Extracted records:
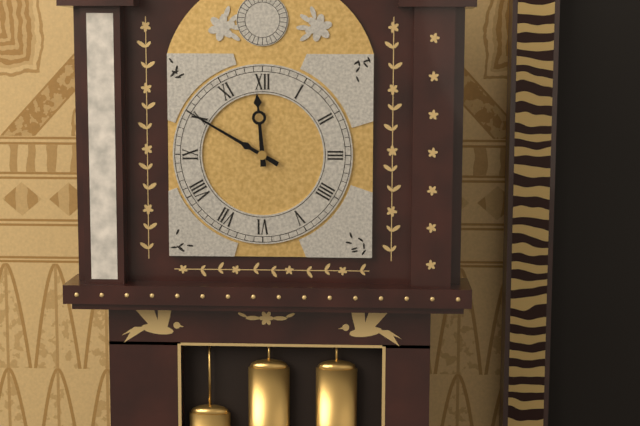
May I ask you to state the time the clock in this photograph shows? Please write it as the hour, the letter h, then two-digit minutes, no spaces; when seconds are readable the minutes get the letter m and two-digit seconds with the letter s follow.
11h50
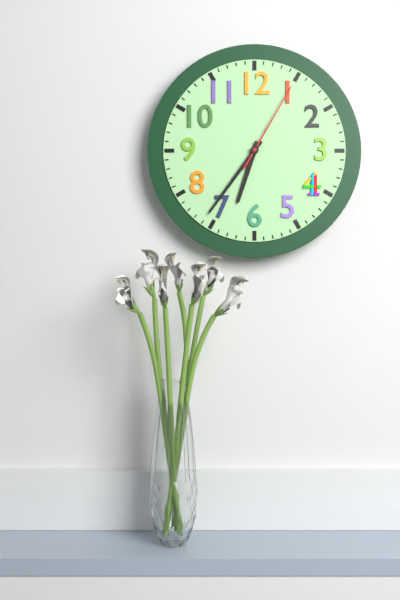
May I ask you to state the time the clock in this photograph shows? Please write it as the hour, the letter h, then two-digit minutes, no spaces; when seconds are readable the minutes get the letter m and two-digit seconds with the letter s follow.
6h36m05s
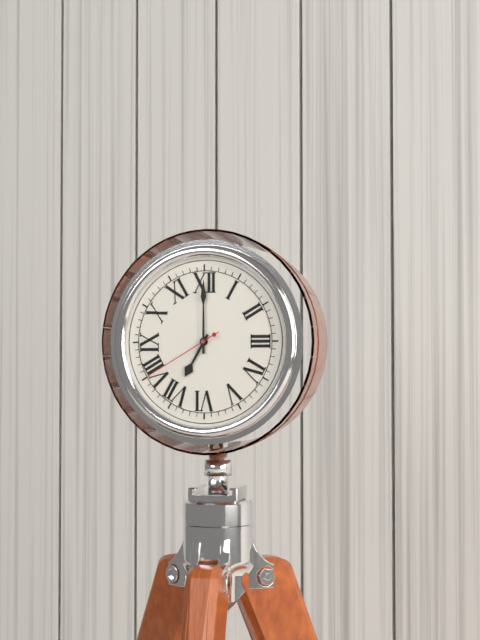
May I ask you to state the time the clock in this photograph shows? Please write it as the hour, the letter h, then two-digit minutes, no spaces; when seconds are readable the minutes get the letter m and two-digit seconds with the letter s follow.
7h00m40s
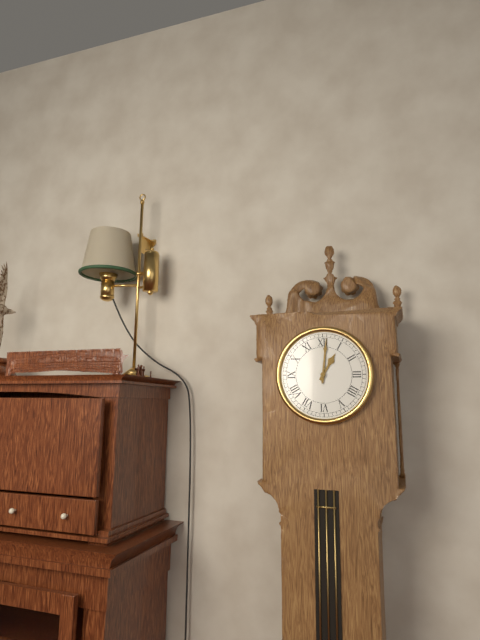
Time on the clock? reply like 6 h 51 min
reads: 1 h 01 min
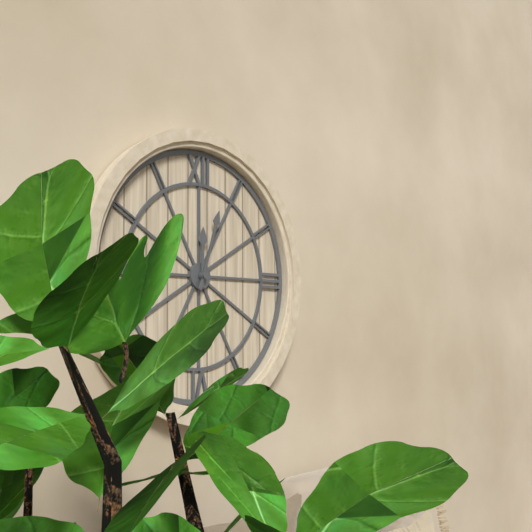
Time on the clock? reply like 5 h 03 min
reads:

--- GIVEN REQUEST ---
Starting with the line containing "Time on the clock? reply like 6 h 51 min" and going on through the end of the records, rewrite those lines with "reply" changed to "answer" and everything else left as it is. Leave the pictures out of the answer.

--- RESPONSE TO THE EXERCISE ---
Time on the clock? answer like 6 h 51 min
reads: 1 h 01 min
Time on the clock? answer like 5 h 03 min
reads:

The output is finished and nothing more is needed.